Il est évident que partager une même langue avec de nombreux pays facilite grandement les relations économiques avec ces pays au niveau tant des flux commerciaux que des flux d'investissement ou encore des échanges de travailleurs. Prenons par exemple le cas du commerce. Dans une étude récente*, nous avons mis en évidence que le partage de la langue française permettait d'augmenter de 22 % le commerce de marchandises entre une trentaine de pays francophones. Ce qui accroît de 6 % en moyenne la richesse par habitant de ces pays. C'est loin d'être négligeable. De plus, nous avons observé qu'après la crise financière de 2008 les flux commerciaux ont fortement diminué, mais ils semblent avoir mieux résisté entre pays francophones. Autrement dit, en plus de liens commerciaux privilégiés, la francophonie apporterait une certaine stabilité, atout important dans un contexte de crise internationale.

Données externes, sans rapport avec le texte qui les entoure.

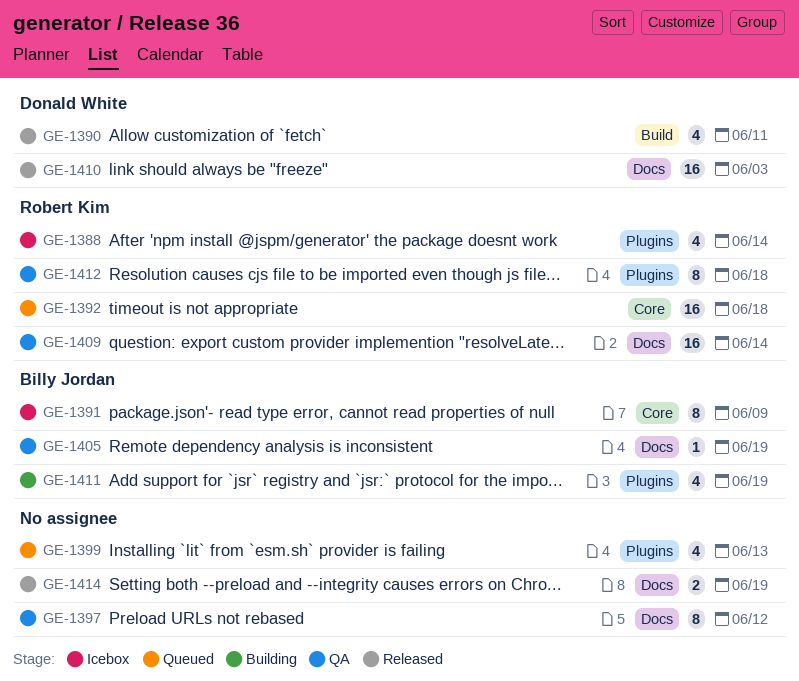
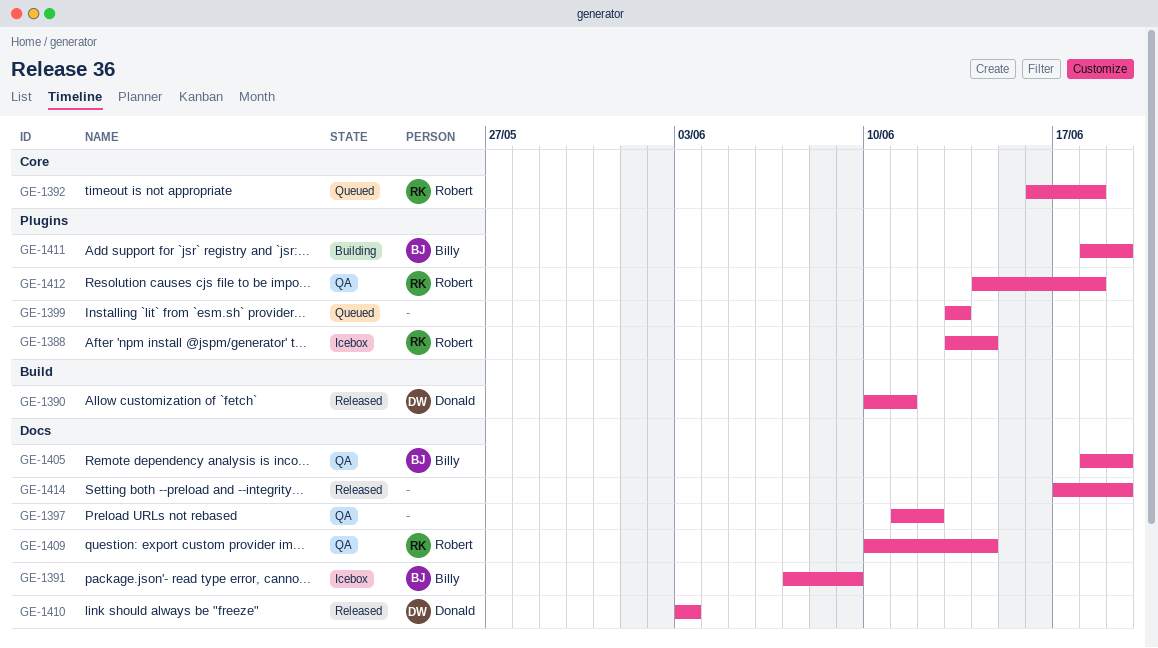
GE-1391, label: Core -> Docs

Est-ce qu'il ne manque pas un peu de soft power pour que la France conquière plus de régions francophones ?
Consolider l'existant est déjà difficile et coûteux ! Et quels seraient les bénéfices économiques attendus de « plus de régions francophones » ? Bien sûr, promouvoir le français contribue au rayonnement international de la langue française et de sa culture. Ce seul aspect pourrait justifier un effort supplémentaire en « soft power ». Et les résultats évoqués précédemment démontrent également l'existence de retombées positives du développement du français sur l'économie. Mais il faut néanmoins nuancer les bénéfices attendus d'une expansion de l'espace francophone. Cela impliquerait évidemment un accroissement de la proportion de locuteurs étrangers parlant le français, mais cela ne devrait pas affecter dans le court terme la proportion de locuteurs ayant le français comme langue natale ou langue officielle. Or, comme discuté dans le livre, le partage d'une langue parlée-non natale représente un peu moins du tiers de l'effet économique total du partage d'une langue commune. Le lien économique serait donc beaucoup moins important que celui existant actuellement entre les pays francophones. Et cela aurait un coût important. Vous devez alors mettre en balance une politique de promotion du français à l'étranger ou une politique d'amélioration de l'apprentissage des langues en France qui permettrait de développer de nouvelles relations commerciales avec des territoires émergents…
La francophonie reste donc un puissant relais de croissance durable...
Si l'on définit comme francophones les pays qui ont comme langue officielle le français et les pays dont au moins 20 % parlent le français, la francophonie économique représente une trentaine de pays, soit environ 6,5 % de la population mondiale. C'est aussi 8 % du PIB mondial et 12 % des exportations mondiales. Et 11 % des terres agricoles mondiales, 6 % des réserves mondiales de ressources énergétiques et 14 % des investissements directs étrangers entrants. Bref, c'est un espace économiquement important et qui, de plus, devrait évoluer de manière significative ces prochaines années. Certains pays francophones connaissent de forts taux de croissance de leur PIB par tête. Et à cela s'ajoutent des projections démographiques impressionnantes! L'espace francophone devrait passer à plus de 8 % de la population mondiale d'ici à 2050. Sachant qu'en plus le français est considéré comme la 3e langue des affaires dans le monde - après l'anglais et le chinois - et serait la 2e langue la plus apprise (OIF 2014), le partage de la langue française peut représenter un atout économique non négligeable dans les années à venir pour les pays francophones.
Avez-vous des craintes par rapport aux débats sur le franc CFA et la monnaie unique dans l'espace Cedeao ? Ces éléments peuvent-ils nuire aux efforts de la France pour rassembler une vaste union francophone ?
Les débats sur le franc CFA existent depuis sa création, tout comme ceux sur l'euro. Ils illustrent à la fois l'ambition et la difficulté de créer un espace monétaire partagé.